I fatti all’origine della condanna
La dinamica è chiara. Un cliente, all’interno di un locale, ha preteso di essere l’unico a poter utilizzare una specifica slot machine. Per raggiungere il suo scopo, non ha esitato a usare modi violenti e minacciosi nei confronti del proprietario. Quest’ultimo si è visto costretto a subire l’imposizione, con un duplice effetto negativo. Da un lato, ha perso la possibilità di guadagnare consentendo ad altri avventori di usare l’apparecchio. Dall’altro, ha subito una coercizione della propria volontà, elemento centrale nel reato di estorsione.
La difesa dell’imputato e la valutazione dei giudici
L’imputato ha cercato di difendersi sostenendo che mancassero gli elementi costitutivi del reato. In particolare, ha contestato la sussistenza di un ‘ingiusto profitto’ e di un ‘danno’ concreto per la vittima. Secondo la sua tesi, la semplice speranza di una vincita futura e incerta non poteva essere considerata un profitto rilevante per la legge. Allo stesso modo, il mancato utilizzo della macchina da parte di altri clienti sarebbe stato un danno troppo vago. I giudici, sia in primo grado che in appello, hanno però respinto questa interpretazione, confermando la condanna per tentata estorsione.
Le motivazioni: perché si tratta di tentata estorsione
La Corte di Cassazione ha messo un punto fermo sulla questione, dichiarando il ricorso inammissibile. I giudici supremi hanno spiegato in modo inequivocabile perché il comportamento dell’uomo configura una tentata estorsione. L’ingiusto profitto non deve essere necessariamente una somma di denaro già ottenuta. Anche la sola acquisizione della possibilità esclusiva di vincere, ottenuta con la forza, rappresenta un vantaggio patrimoniale che la legge non tutela. Parallelamente, il danno per il titolare del locale è evidente e concreto. Consiste nell’impossibilità di esercitare la propria attività commerciale, perdendo i potenziali incassi derivanti dall’uso della slot machine da parte di altri clienti. La violenza e la minaccia, infine, sono gli strumenti usati per costringere la vittima a subire questa situazione, completando così il quadro del reato.
Le conclusioni: la decisione della Cassazione
La Corte ha concluso che i motivi del ricorso non erano validi.
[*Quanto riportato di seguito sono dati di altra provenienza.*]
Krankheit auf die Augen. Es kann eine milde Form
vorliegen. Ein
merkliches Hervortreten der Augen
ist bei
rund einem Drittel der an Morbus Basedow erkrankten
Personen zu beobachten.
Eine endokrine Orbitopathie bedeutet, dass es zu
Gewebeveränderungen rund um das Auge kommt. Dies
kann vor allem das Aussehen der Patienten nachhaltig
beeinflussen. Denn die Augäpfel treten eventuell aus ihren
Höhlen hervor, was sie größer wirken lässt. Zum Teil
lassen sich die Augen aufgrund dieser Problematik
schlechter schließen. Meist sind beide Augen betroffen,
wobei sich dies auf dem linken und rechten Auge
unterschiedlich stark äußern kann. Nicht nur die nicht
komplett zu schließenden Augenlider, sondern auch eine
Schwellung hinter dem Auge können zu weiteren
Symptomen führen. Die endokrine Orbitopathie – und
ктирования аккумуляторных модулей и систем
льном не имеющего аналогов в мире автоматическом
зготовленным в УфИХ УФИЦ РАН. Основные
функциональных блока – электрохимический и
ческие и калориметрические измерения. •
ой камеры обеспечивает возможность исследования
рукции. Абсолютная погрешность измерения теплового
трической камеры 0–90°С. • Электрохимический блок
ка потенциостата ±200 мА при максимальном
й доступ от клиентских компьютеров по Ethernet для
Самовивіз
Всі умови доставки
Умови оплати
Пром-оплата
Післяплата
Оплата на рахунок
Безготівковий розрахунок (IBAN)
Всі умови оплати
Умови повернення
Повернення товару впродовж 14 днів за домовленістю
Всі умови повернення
L’imputato, infatti, non contestava errori di diritto, ma cercava di ottenere una nuova valutazione dei fatti, cosa non permessa in Cassazione. I giudici hanno ritenuto che le sentenze precedenti avessero già analizzato correttamente tutti gli elementi, motivando in modo logico e coerente la condanna. Di conseguenza, i ricorsi sono stati dichiarati inammissibili. Gli imputati sono stati condannati a pagare le spese processuali e una somma alla Cassa delle ammende. La loro condanna per tentata estorsione e altri reati connessi è così diventata definitiva.
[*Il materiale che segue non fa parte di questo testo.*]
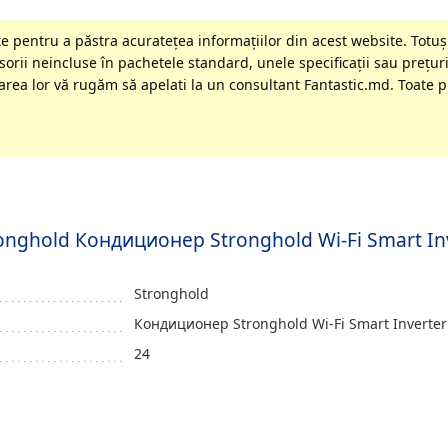
 pentru a păstra acurateţea informaţiilor din acest website. Totuși
orii neincluse în pachetele standard, unele specificaţii sau preţuri
rea lor vă rugăm să apelati la un consultant Fantastic.md. Toate pr
tronghold Кондиционер Stronghold Wi-Fi Smart In
Stronghold
Кондиционер Stronghold Wi-Fi Smart Inverter
24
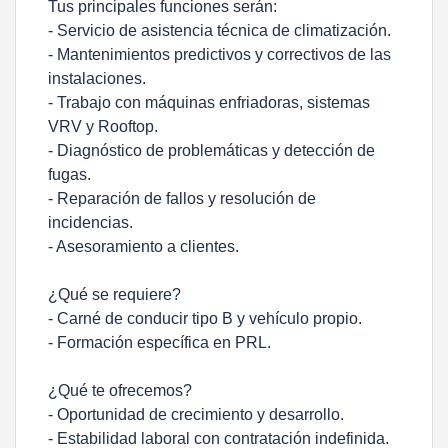
Tus principales funciones serán:
- Servicio de asistencia técnica de climatización.
- Mantenimientos predictivos y correctivos de las
instalaciones.
- Trabajo con máquinas enfriadoras, sistemas
VRV y Rooftop.
- Diagnóstico de problemáticas y detección de
fugas.
- Reparación de fallos y resolución de
incidencias.
- Asesoramiento a clientes.
¿Qué se requiere?
- Carné de conducir tipo B y vehículo propio.
- Formación específica en PRL.
¿Qué te ofrecemos?
- Oportunidad de crecimiento y desarrollo.
- Estabilidad laboral con contratación indefinida.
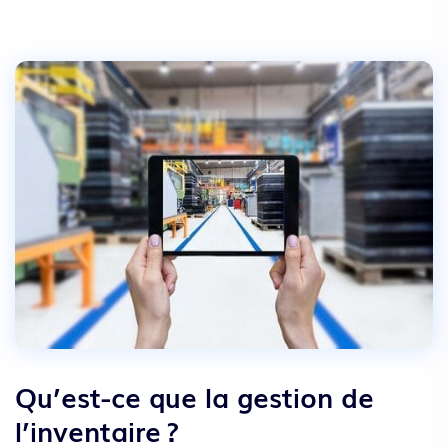
Qu’est-ce que la gestion de
l’inventaire ?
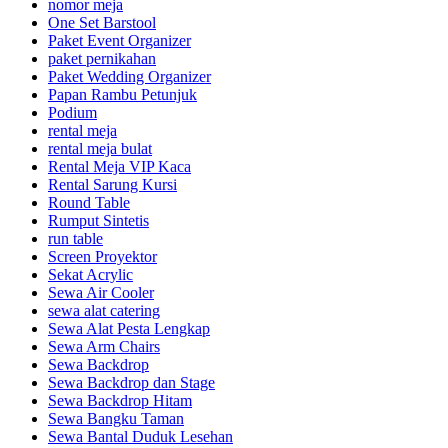
nomor meja
One Set Barstool
Paket Event Organizer
paket pernikahan
Paket Wedding Organizer
Papan Rambu Petunjuk
Podium
rental meja
rental meja bulat
Rental Meja VIP Kaca
Rental Sarung Kursi
Round Table
Rumput Sintetis
run table
Screen Proyektor
Sekat Acrylic
Sewa Air Cooler
sewa alat catering
Sewa Alat Pesta Lengkap
Sewa Arm Chairs
Sewa Backdrop
Sewa Backdrop dan Stage
Sewa Backdrop Hitam
Sewa Bangku Taman
Sewa Bantal Duduk Lesehan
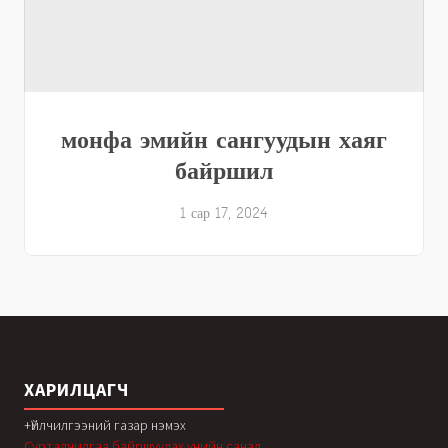
монфа эмийн сангуудын хаяг
байршил
1 сар 17, 2024
ХАРИЛЦАГЧ
+Үйлчилгээний газар нэмэх
Сурталчилгаа байршуулах үнийн санал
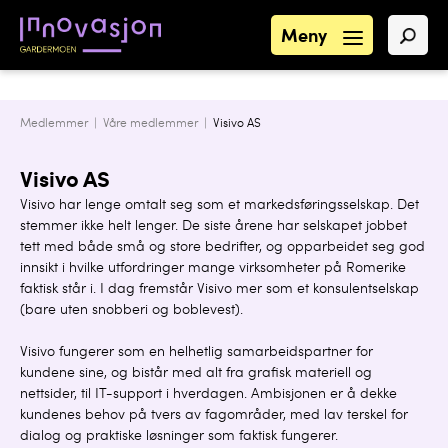
Meny
Medlemmer |
Våre medlemmer
|
Visivo AS
Visivo AS
Visivo har lenge omtalt seg som et markedsføringsselskap. Det
stemmer ikke helt lenger. De siste årene har selskapet jobbet
tett med både små og store bedrifter, og opparbeidet seg god
innsikt i hvilke utfordringer mange virksomheter på Romerike
faktisk står i. I dag fremstår Visivo mer som et konsulentselskap
(bare uten snobberi og boblevest).
Visivo fungerer som en helhetlig samarbeidspartner for
kundene sine, og bistår med alt fra grafisk materiell og
nettsider, til IT-support i hverdagen. Ambisjonen er å dekke
kundenes behov på tvers av fagområder, med lav terskel for
dialog og praktiske løsninger som faktisk fungerer.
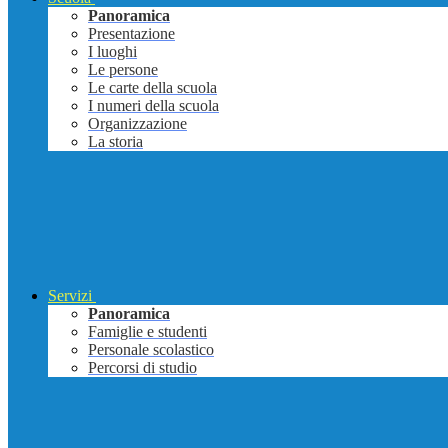
Panoramica
Presentazione
I luoghi
Le persone
Le carte della scuola
I numeri della scuola
Organizzazione
La storia
Servizi
Panoramica
Famiglie e studenti
Personale scolastico
Percorsi di studio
Minacciare il proprietario di un bar per usare una slot machine è reato?
Sì, la Corte di Cassazione ha confermato che questo comportamento integra il reato di tentata estorsione, poiché si costringe la vittima a subire un danno per procurare a sé un profitto ingiusto.
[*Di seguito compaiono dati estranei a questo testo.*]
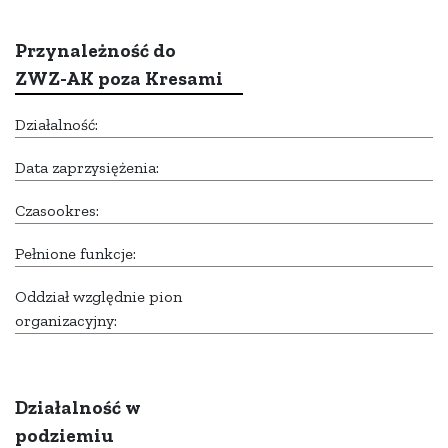
Przynależność do
ZWZ-AK poza Kresami
Działalność:
Data zaprzysiężenia:
Czasookres:
Pełnione funkcje:
Oddział względnie pion
organizacyjny:
Działalność w
podziemiu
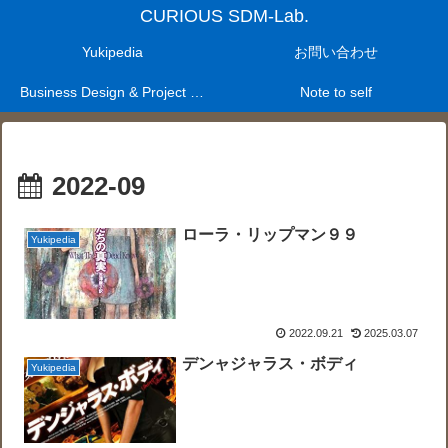
CURIOUS SDM-Lab.
Yukipedia
お問い合わせ
Business Design & Project Management Laboratry
Note to self
2022-09
ローラ・リップマン９９
Yukipedia
2022.09.21
2025.03.07
デンャジャラス・ボディ
Yukipedia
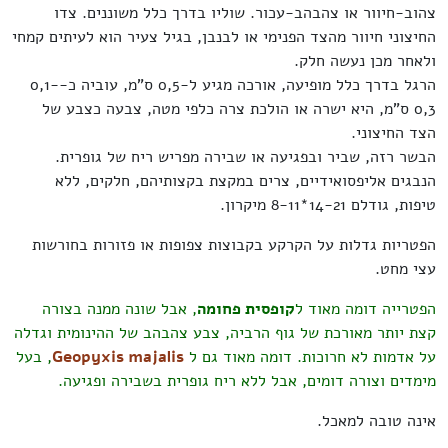
צהוב-חיוור או צהבהב-עכור. שוליו בדרך כלל משוננים. צדו
החיצוני חיוור מהצד הפנימי או לבנבן, בגיל צעיר הוא לעיתים קמחי
ולאחר מכן נעשה חלק.
הרגל בדרך כלל מופיעה, אורכה מגיע ל-0,5 ס"מ, עוביה כ-0,1-
0,3 ס"מ, היא ישרה או הולכת צרה כלפי מטה, צבעה כצבע של
הצד החיצוני.
הבשר רזה, שביר ובפגיעה או שבירה מפריש ריח של גופרית.
הנבגים אליפסואידיים, צרים במקצת בקצותיהם, חלקים, ללא
טיפות, גודלם 14-21*8-11 מיקרון.
הפטריות גדלות על הקרקע בקבוצות צפופות או פזורות בחורשות
עצי מחט.
הפטרייה דומה מאוד ל
קופסית פחומה
, אבל שונה ממנה בצורה
קצת יותר מאורכת של גוף הרביה, צבע צהבהב של ההינומית וגדלה
על אדמות לא חרוכות. דומה מאוד גם ל
Geopyxis majalis
, בעל
מימדים וצורה דומים, אבל ללא ריח גופרית בשבירה ופגיעה.
אינה טובה למאכל.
La semplice possibilità di vincere a una slot può essere considerata ‘profitto ingiusto’?
Sì. Secondo questa sentenza, anche solo ottenere con la forza l’esclusiva possibilità di giocare e vincere costituisce l’ingiusto profitto richiesto per il reato di estorsione.
Cosa significa quando un ricorso in Cassazione viene dichiarato inammissibile?
Significa che la Corte non esamina il caso nel merito perché il ricorso non presenta validi motivi di diritto. La conseguenza è che la condanna emessa nei gradi precedenti diventa definitiva e irrevocabile.